E-Fuel might therefore have a way to help Amyris, or LS9, or even BP lower the costs of separating fuels from aqueous production mixtures, and to do so with a box that could sit in consumers' garages.  This raises all sorts of questions about where the bug comes from, whether for the purposes of cost those bugs are consumables, and where the revenue stream comes from in the long term.  I suspect the answer, long term, is that the feedstock and the hardware are the only way to make money.
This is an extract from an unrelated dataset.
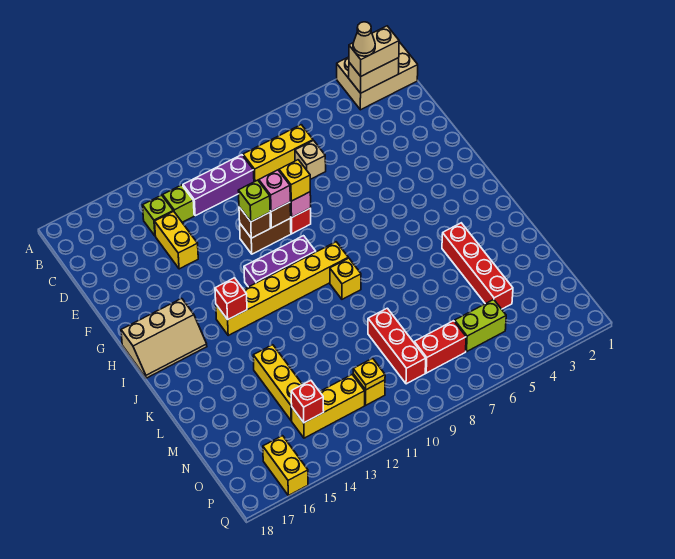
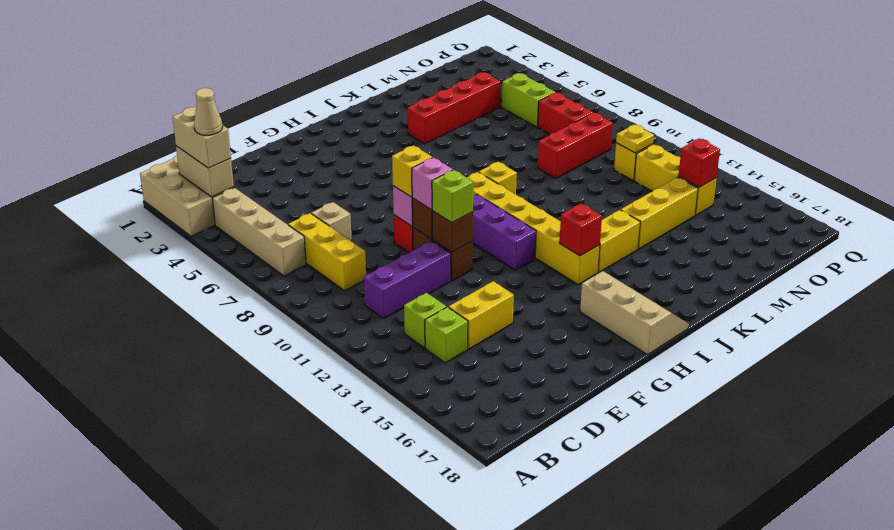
none -> tan 1x4 brick [212,188,306,276]
purple 1x3 brick [183,155,254,216] -> purple 1x3 brick turned to [364,241,451,319]
yellow 1x2 brick [263,436,308,496] -> yellow 1x2 brick moved to [598,210,640,273]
For example, let's say the University of Alberta 2007 iGEM team (the "Butanerds"), who continue to work on their project, are successful in building a bug that can crank out butanol from sugar.  That bug will be full of Biobrick parts, which at present sit in the public domain.  Acquiring a working circuit made of Biobrick parts will always be substantially less expensive than building a proprietary circuit.  In other words, if a bunch of (talented) undergraduates manage to get their "open source" biofuel production bug working, then it isn't clear that anybody else will be able to charge for a bug that does the same thing -- unless, of course, a proprietary bug is much more efficient or has other advantages.  But how long would the relevant genetic circuits even stay proprietary?  DNA sequencing is cheap, and DNA synthesis is cheap, so reproducing those circuits is going to be easy.  Nobody is going to get anywhere with "biosecurity through obscurity".
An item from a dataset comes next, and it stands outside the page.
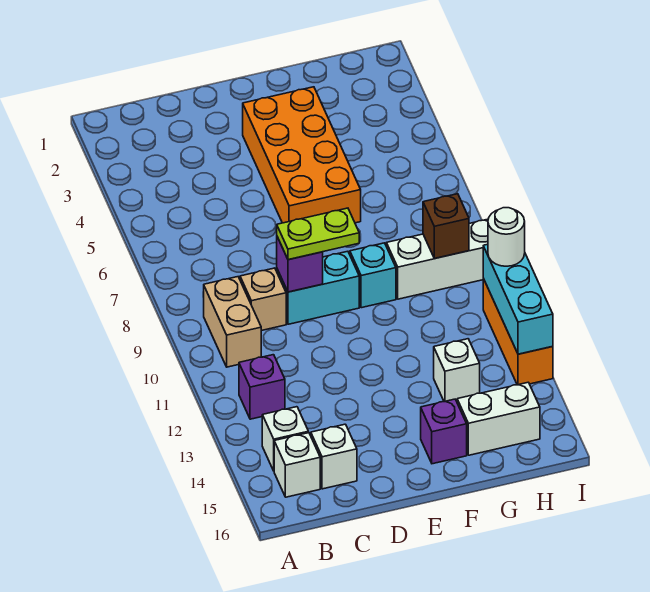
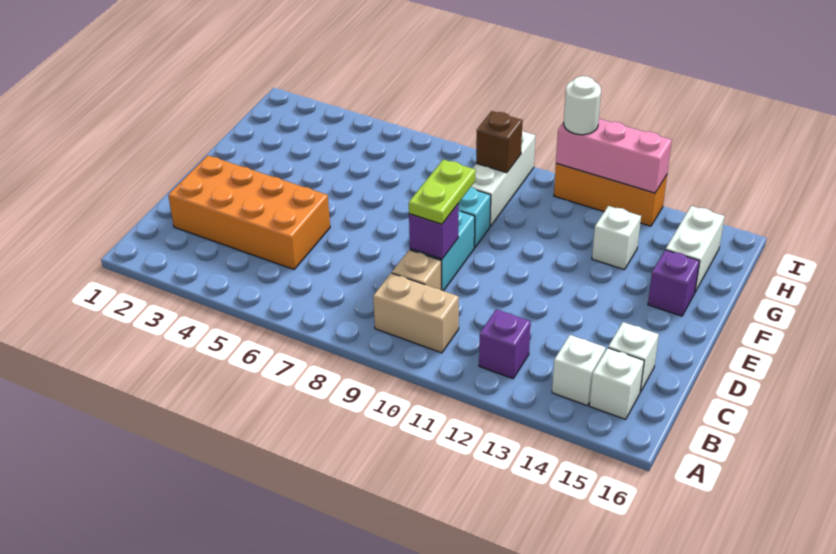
orange 2x4 brick [243,87,361,223] -> orange 2x4 brick moved to [168,155,330,269]
cyan 1x3 brick [483,244,553,354] -> pink 1x3 brick [556,119,672,193]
Either way, you then still need some sort of box that houses the bugs during fermentation or synthesis of fuels, and also serves to separate the fuel from the soup in which the bugs grow; enter the Microfueler.
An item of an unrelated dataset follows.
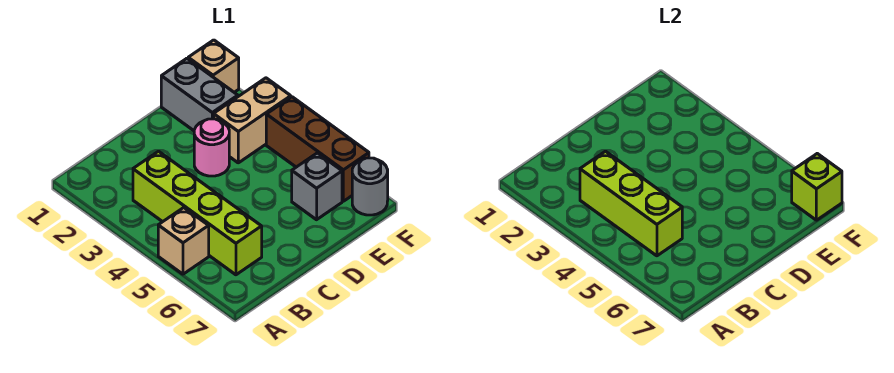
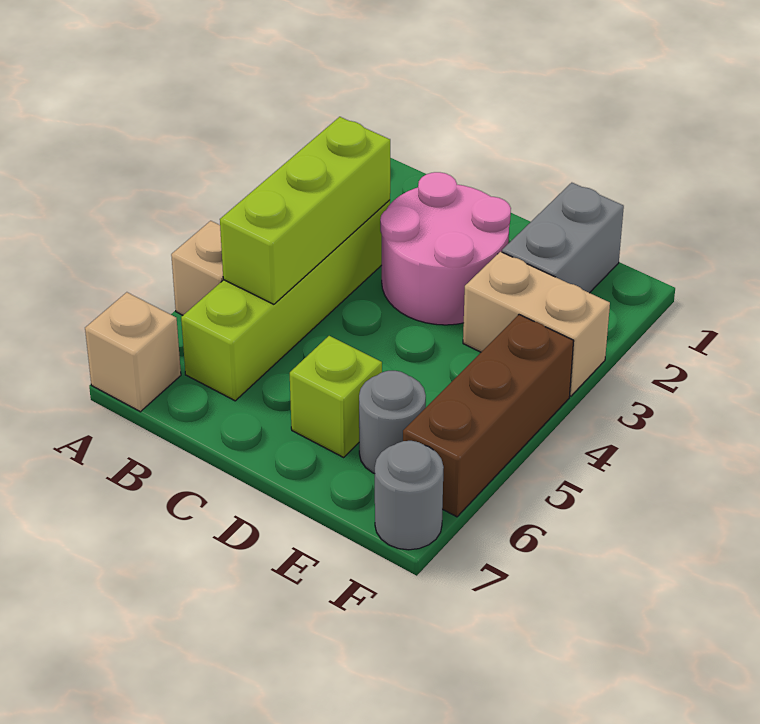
pink 1x1 round brick [194,119,229,176] -> pink 2x2 round brick [380,172,511,325]
grey 1x1 brick [292,153,342,220] -> grey 1x1 round brick [359,371,426,474]
tan 1x1 brick [188,40,239,92] -> tan 1x1 brick moved to [85,292,181,412]
lime 1x1 brick [792,154,842,220] -> lime 1x1 brick moved to [290,336,382,457]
So on the one hand we have a new piece of hardware that supposedly will allow the user to produce fuel at home from sugar (or, perhaps, starch, cellulose, and waste), and on the other hand we are starting to see efforts to build organisms that produce a variety of fuels that might be processed by that hardware.

Here is what I really want to know: How long will it be before we see a partnership between E-Fuel and a company (or an iGEM team) to put butanol (or other fuel molecule) "biorefinery" in your garage?  It could even be a company other than E-Fuel, because they are unlikely to have a corner on the technology necessary to build the relevant hardware.  Or perhaps there will even be an open-source "microbiofueler/biomicrofueler" emerging from a garage or university project?

Distributed biological manufacturing, here we come.

Amyris Launches Cane-to-Biofuels Partnership

I just received word that Amyris has now officially announced a partnership to use Brazilian sugar cane to produce biofuels.  Amyris and Crystalsev are aiming to hit the market with cane-derived biodiesel in 2010.  This deal has been in the works for a while; the press release is here.

Amyris now has access to large amounts of sugar, as well as substantial fermentation capacity, and they need to get their bugs up to snuff for producing large volumes of fuel.  Based on what I have seen in my travels, I expect they will get there.  In principle, the market will be the ultimate judge of the accomplishment, with consumers in the role of jury.  But the market, at present, is also skewed by subsidies and tariffs that place Brazilian products at a disadvantage compared to less efficient domestic production.  It is yet unclear whether the new biofuel will be subject to the same uneven playing field facing Brazilian ethanol.

(Update:  Since this post seems to be getting lots of traffic, I will point those interested to a couple of my earlier posts on the role of Amyris and synthetic biology in producing biofuels: "The Intersection of Biofuels and Synthetic Biology", and "The Need for Fuels Produced Using Synthetic Biology".)